On 13/11/2013 12:58, Quoth TYSON Kieran:
The program compiles and runs without fault up until the program exits and the queues destructor is called. An unhandled exception is thrown on the destruction of the queue.
Queue destruction is not threadsafe; you need to be able to guarantee that no thread is currently in the process of trying to push or pop at the time that the destructor is called. Have you traced what exception is actually thrown? And also, what version of Boost and what platform are you running on?
Are there size limitations on the message of a lockfree queue?
IIRC, if you use fixed_size you're limited to a max of 65535 objects, but I don't think there's a per-object size limit; it just needs to be a POD-like type (trivially constructable, copyable, and destructible).
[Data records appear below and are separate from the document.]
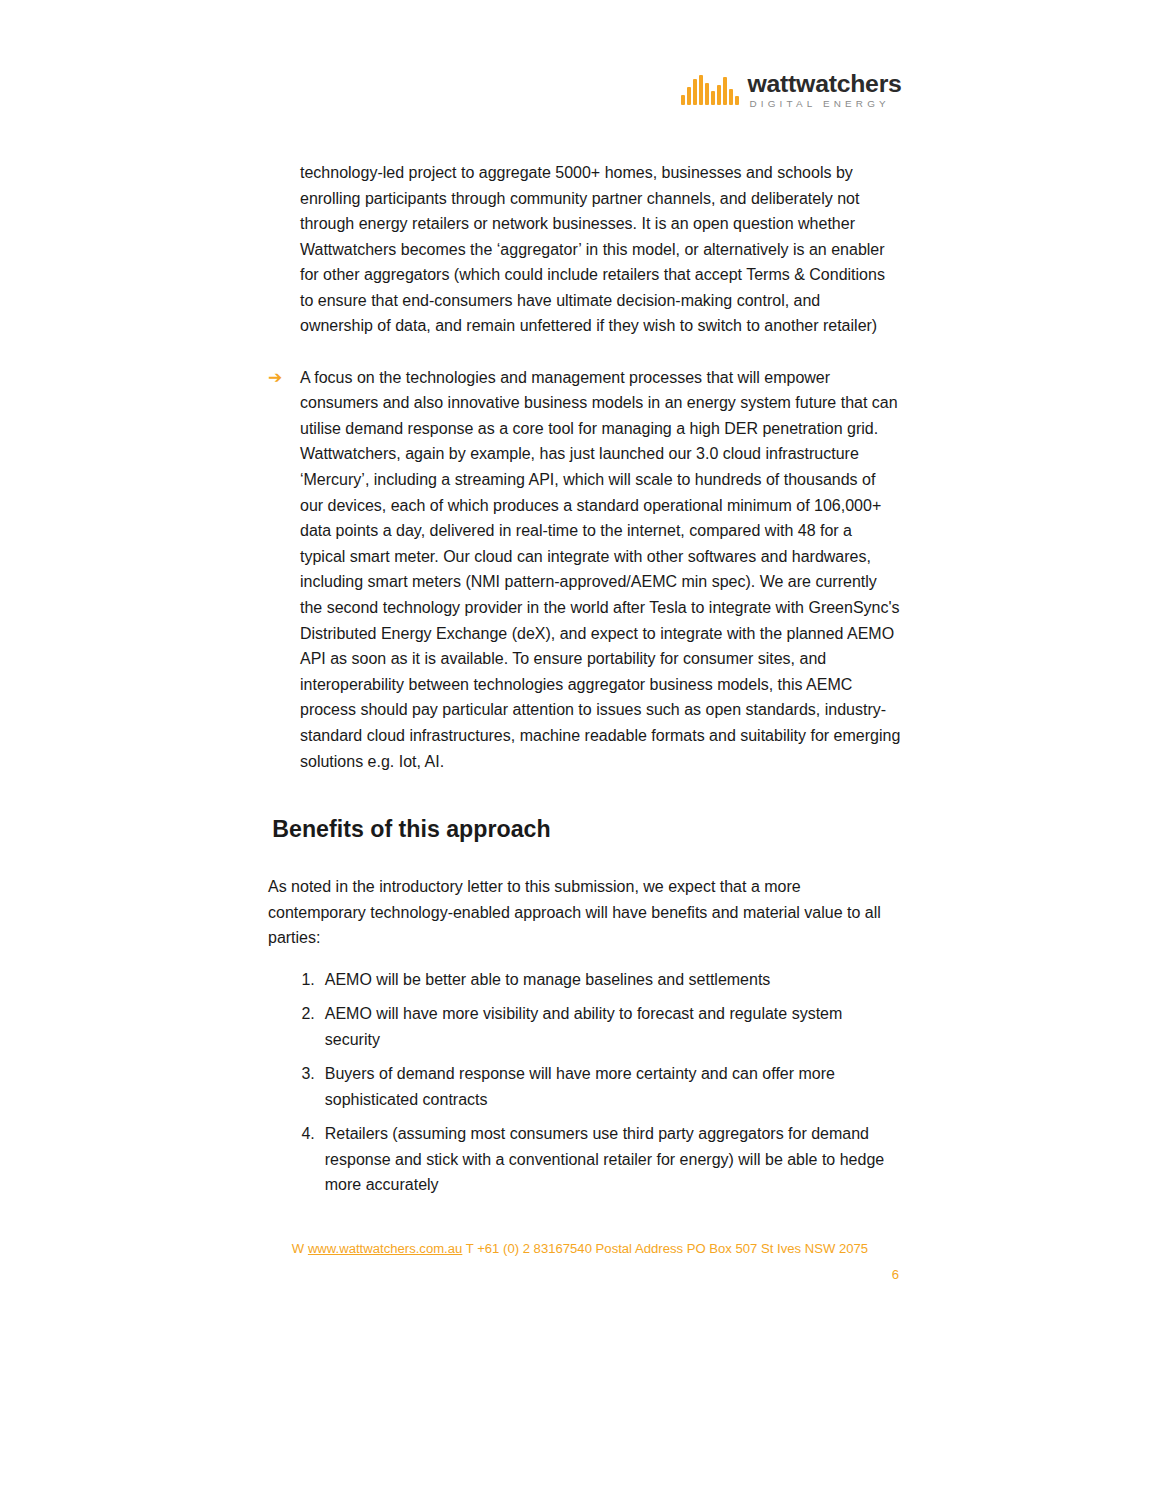wattwatchers
Digital Energy
technology-led project to aggregate 5000+ homes, businesses and schools by enrolling participants through community partner channels, and deliberately not through energy retailers or network businesses. It is an open question whether Wattwatchers becomes the ‘aggregator’ in this model, or alternatively is an enabler for other aggregators (which could include retailers that accept Terms & Conditions to ensure that end-consumers have ultimate decision-making control, and ownership of data, and remain unfettered if they wish to switch to another retailer)
A focus on the technologies and management processes that will empower consumers and also innovative business models in an energy system future that can utilise demand response as a core tool for managing a high DER penetration grid. Wattwatchers, again by example, has just launched our 3.0 cloud infrastructure ‘Mercury’, including a streaming API, which will scale to hundreds of thousands of our devices, each of which produces a standard operational minimum of 106,000+ data points a day, delivered in real-time to the internet, compared with 48 for a typical smart meter. Our cloud can integrate with other softwares and hardwares, including smart meters (NMI pattern-approved/AEMC min spec). We are currently the second technology provider in the world after Tesla to integrate with GreenSync's Distributed Energy Exchange (deX), and expect to integrate with the planned AEMO API as soon as it is available. To ensure portability for consumer sites, and interoperability between technologies aggregator business models, this AEMC process should pay particular attention to issues such as open standards, industry-standard cloud infrastructures, machine readable formats and suitability for emerging solutions e.g. Iot, AI.
Benefits of this approach
As noted in the introductory letter to this submission, we expect that a more contemporary technology-enabled approach will have benefits and material value to all parties:
AEMO will be better able to manage baselines and settlements
AEMO will have more visibility and ability to forecast and regulate system security
Buyers of demand response will have more certainty and can offer more sophisticated contracts
Retailers (assuming most consumers use third party aggregators for demand response and stick with a conventional retailer for energy) will be able to hedge more accurately
W www.wattwatchers.com.au T +61 (0) 2 83167540 Postal Address PO Box 507 St Ives NSW 2075 6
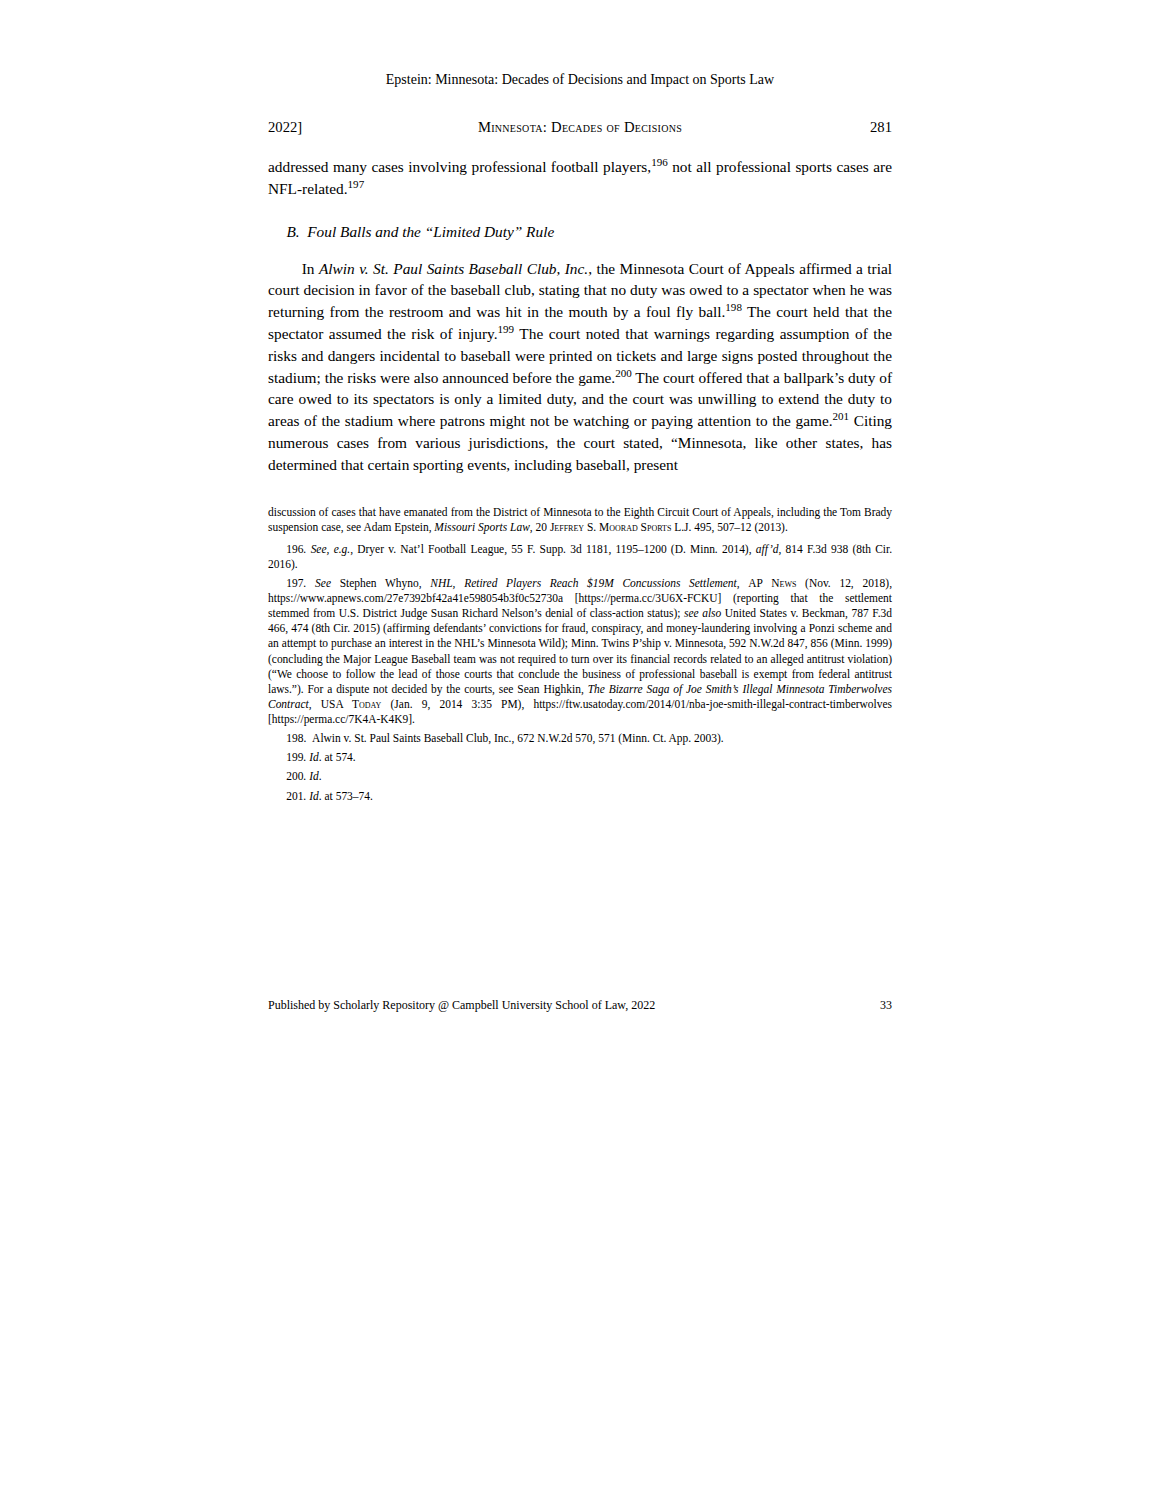Epstein: Minnesota: Decades of Decisions and Impact on Sports Law
2022]
Minnesota: Decades of Decisions
281
addressed many cases involving professional football players,196 not all professional sports cases are NFL-related.197
B. Foul Balls and the “Limited Duty” Rule
In Alwin v. St. Paul Saints Baseball Club, Inc., the Minnesota Court of Appeals affirmed a trial court decision in favor of the baseball club, stating that no duty was owed to a spectator when he was returning from the restroom and was hit in the mouth by a foul fly ball.198 The court held that the spectator assumed the risk of injury.199 The court noted that warnings regarding assumption of the risks and dangers incidental to baseball were printed on tickets and large signs posted throughout the stadium; the risks were also announced before the game.200 The court offered that a ballpark’s duty of care owed to its spectators is only a limited duty, and the court was unwilling to extend the duty to areas of the stadium where patrons might not be watching or paying attention to the game.201 Citing numerous cases from various jurisdictions, the court stated, “Minnesota, like other states, has determined that certain sporting events, including baseball, present
discussion of cases that have emanated from the District of Minnesota to the Eighth Circuit Court of Appeals, including the Tom Brady suspension case, see Adam Epstein, Missouri Sports Law, 20 Jeffrey S. Moorad Sports L.J. 495, 507–12 (2013).
196. See, e.g., Dryer v. Nat’l Football League, 55 F. Supp. 3d 1181, 1195–1200 (D. Minn. 2014), aff’d, 814 F.3d 938 (8th Cir. 2016).
197. See Stephen Whyno, NHL, Retired Players Reach $19M Concussions Settlement, AP News (Nov. 12, 2018), https://www.apnews.com/27e7392bf42a41e598054b3f0c52730a [https://perma.cc/3U6X-FCKU] (reporting that the settlement stemmed from U.S. District Judge Susan Richard Nelson’s denial of class-action status); see also United States v. Beckman, 787 F.3d 466, 474 (8th Cir. 2015) (affirming defendants’ convictions for fraud, conspiracy, and money-laundering involving a Ponzi scheme and an attempt to purchase an interest in the NHL’s Minnesota Wild); Minn. Twins P’ship v. Minnesota, 592 N.W.2d 847, 856 (Minn. 1999) (concluding the Major League Baseball team was not required to turn over its financial records related to an alleged antitrust violation) (“We choose to follow the lead of those courts that conclude the business of professional baseball is exempt from federal antitrust laws.”). For a dispute not decided by the courts, see Sean Highkin, The Bizarre Saga of Joe Smith’s Illegal Minnesota Timberwolves Contract, USA Today (Jan. 9, 2014 3:35 PM), https://ftw.usatoday.com/2014/01/nba-joe-smith-illegal-contract-timberwolves [https://perma.cc/7K4A-K4K9].
198. Alwin v. St. Paul Saints Baseball Club, Inc., 672 N.W.2d 570, 571 (Minn. Ct. App. 2003).
199. Id. at 574.
200. Id.
201. Id. at 573–74.
Published by Scholarly Repository @ Campbell University School of Law, 2022
33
But bear in mind that the nature of lock-free access (particularly for an MPMC algorithm) means that the data might be copied more than once for a single push/pop operation, so given the size of your payload you might be better off keeping pointers in your queue rather than the full object anyway. (You can create the full objects up front and then push the pointers on a lock-free stack as a freelist; to add an item you pop one off the freelist, fill it, and push it into the queue; once it's popped off the queue and processed you can push the pointer back onto the freelist stack.) Unfortunately given the type restrictions you can only store a bare pointer, not a smart pointer. So if you take this approach you'll have to remember to explicitly pop and delete any objects remaining in the queue or freelist when you're done.